#### TASK STATEMENT
For the word "flex", copy every line of the material that includes it.

#### EXERCISE INPUT
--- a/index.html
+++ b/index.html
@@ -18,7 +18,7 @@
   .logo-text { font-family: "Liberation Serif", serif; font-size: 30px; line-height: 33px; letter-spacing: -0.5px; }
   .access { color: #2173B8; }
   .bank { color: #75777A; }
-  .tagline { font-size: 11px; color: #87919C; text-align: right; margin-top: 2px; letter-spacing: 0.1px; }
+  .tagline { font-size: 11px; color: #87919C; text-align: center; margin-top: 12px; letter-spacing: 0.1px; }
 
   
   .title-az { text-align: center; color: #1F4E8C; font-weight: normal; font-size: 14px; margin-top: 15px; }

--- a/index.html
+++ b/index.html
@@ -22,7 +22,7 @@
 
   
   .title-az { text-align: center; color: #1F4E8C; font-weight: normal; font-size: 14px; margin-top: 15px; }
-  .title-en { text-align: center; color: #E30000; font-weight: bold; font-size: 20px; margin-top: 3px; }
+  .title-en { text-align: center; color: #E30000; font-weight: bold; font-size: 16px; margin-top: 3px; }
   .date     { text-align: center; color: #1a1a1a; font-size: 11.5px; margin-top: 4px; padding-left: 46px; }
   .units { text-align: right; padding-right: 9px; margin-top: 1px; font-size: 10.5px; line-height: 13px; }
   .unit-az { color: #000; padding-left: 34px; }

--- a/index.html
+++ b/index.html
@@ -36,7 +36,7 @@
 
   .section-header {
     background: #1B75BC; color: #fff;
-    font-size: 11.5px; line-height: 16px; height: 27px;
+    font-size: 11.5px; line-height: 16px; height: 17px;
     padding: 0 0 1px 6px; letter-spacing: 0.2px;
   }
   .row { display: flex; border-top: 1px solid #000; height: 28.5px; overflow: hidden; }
---
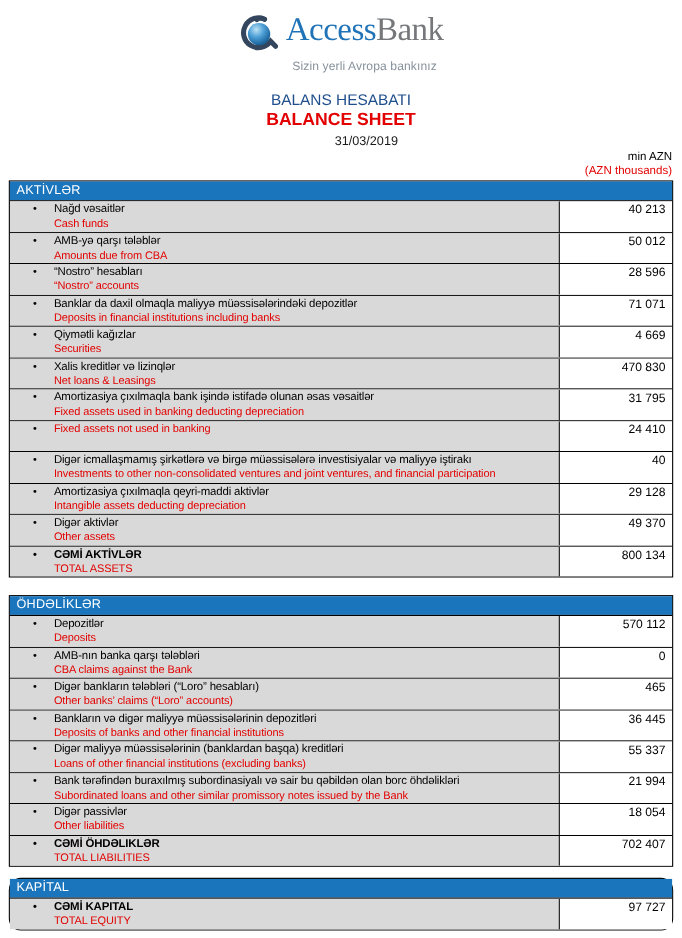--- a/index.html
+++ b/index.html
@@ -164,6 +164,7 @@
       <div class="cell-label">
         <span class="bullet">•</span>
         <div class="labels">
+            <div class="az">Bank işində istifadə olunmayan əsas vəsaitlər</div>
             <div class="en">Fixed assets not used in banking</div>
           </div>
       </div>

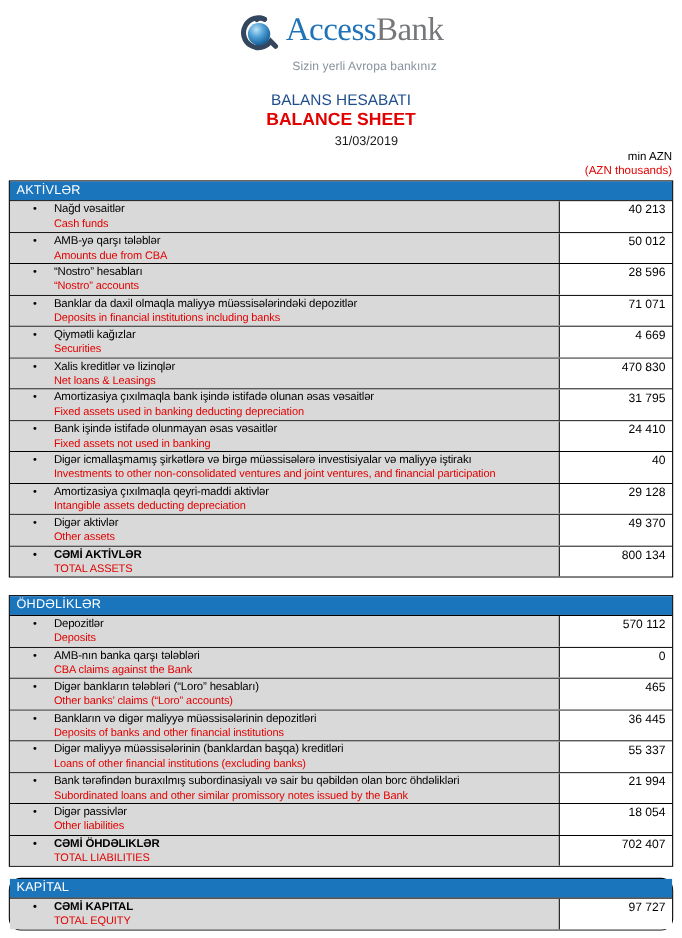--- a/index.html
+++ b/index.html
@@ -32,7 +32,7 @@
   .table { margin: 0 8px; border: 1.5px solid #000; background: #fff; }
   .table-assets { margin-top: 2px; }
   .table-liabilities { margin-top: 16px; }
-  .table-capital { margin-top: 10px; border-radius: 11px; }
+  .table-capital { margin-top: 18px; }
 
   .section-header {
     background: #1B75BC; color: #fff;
...
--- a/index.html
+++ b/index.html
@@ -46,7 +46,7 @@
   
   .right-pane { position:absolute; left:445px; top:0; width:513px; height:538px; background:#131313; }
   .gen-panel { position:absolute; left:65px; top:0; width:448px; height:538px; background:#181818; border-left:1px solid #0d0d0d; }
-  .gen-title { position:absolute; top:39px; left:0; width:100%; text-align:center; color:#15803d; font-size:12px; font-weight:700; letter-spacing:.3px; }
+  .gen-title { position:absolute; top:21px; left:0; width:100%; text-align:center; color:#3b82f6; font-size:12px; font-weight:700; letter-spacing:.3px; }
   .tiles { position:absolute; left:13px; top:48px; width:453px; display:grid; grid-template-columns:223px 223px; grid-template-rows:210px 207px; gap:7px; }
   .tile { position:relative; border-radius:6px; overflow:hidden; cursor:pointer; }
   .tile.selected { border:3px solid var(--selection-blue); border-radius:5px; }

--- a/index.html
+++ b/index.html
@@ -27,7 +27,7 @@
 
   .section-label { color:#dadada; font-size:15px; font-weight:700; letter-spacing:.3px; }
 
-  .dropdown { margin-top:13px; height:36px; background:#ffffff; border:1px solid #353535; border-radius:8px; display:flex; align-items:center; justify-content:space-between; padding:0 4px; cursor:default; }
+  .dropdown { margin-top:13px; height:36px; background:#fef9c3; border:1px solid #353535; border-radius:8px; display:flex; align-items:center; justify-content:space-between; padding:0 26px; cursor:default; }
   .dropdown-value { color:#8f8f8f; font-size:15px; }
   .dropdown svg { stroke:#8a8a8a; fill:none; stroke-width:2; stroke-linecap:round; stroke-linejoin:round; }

#### ANSWER BOX
   .row { display: flex; border-top: 1px solid #000; height: 28.5px; overflow: hidden; }
-  .dropdown { margin-top:13px; height:36px; background:#ffffff; border:1px solid #353535; border-radius:8px; display:flex; align-items:center; justify-content:space-between; padding:0 4px; cursor:default; }
+  .dropdown { margin-top:13px; height:36px; background:#fef9c3; border:1px solid #353535; border-radius:8px; display:flex; align-items:center; justify-content:space-between; padding:0 26px; cursor:default; }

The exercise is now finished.